#### [Work task]
Count each line below that has "down" anywhere in it. Answer with the total alone.

#### [Dataset entries]

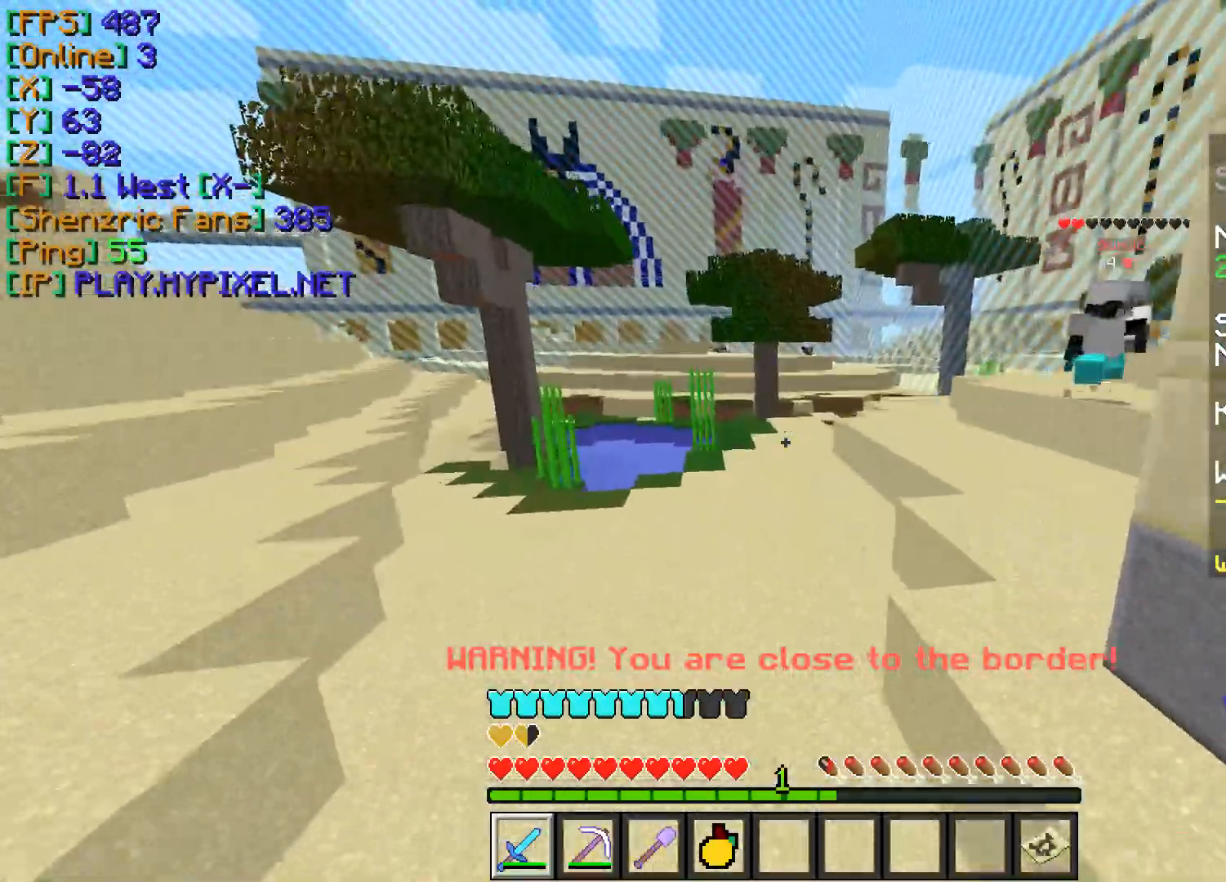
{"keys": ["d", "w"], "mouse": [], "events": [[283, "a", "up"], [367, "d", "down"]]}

==

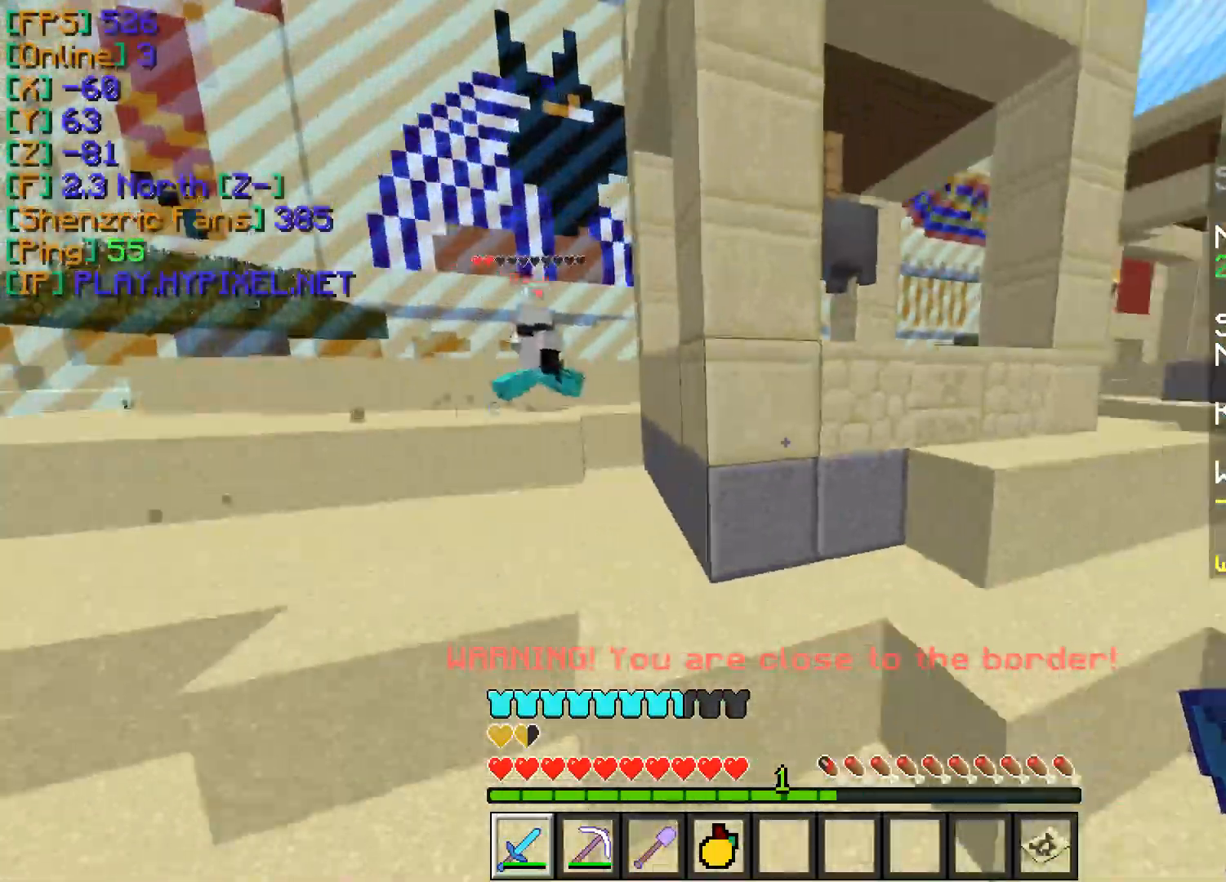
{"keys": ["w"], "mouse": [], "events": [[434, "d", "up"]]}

--

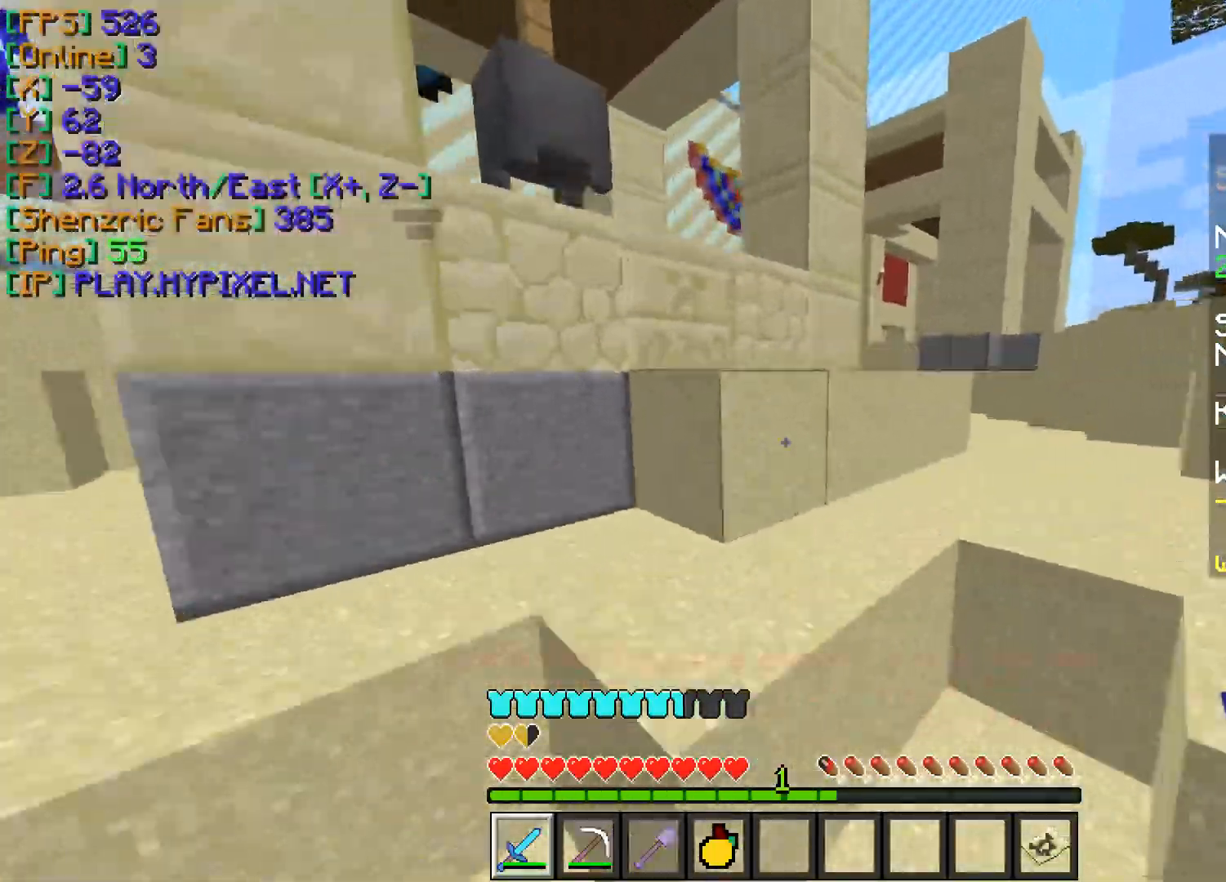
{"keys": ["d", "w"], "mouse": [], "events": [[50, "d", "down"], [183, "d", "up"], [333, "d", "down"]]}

#### [Result below]
2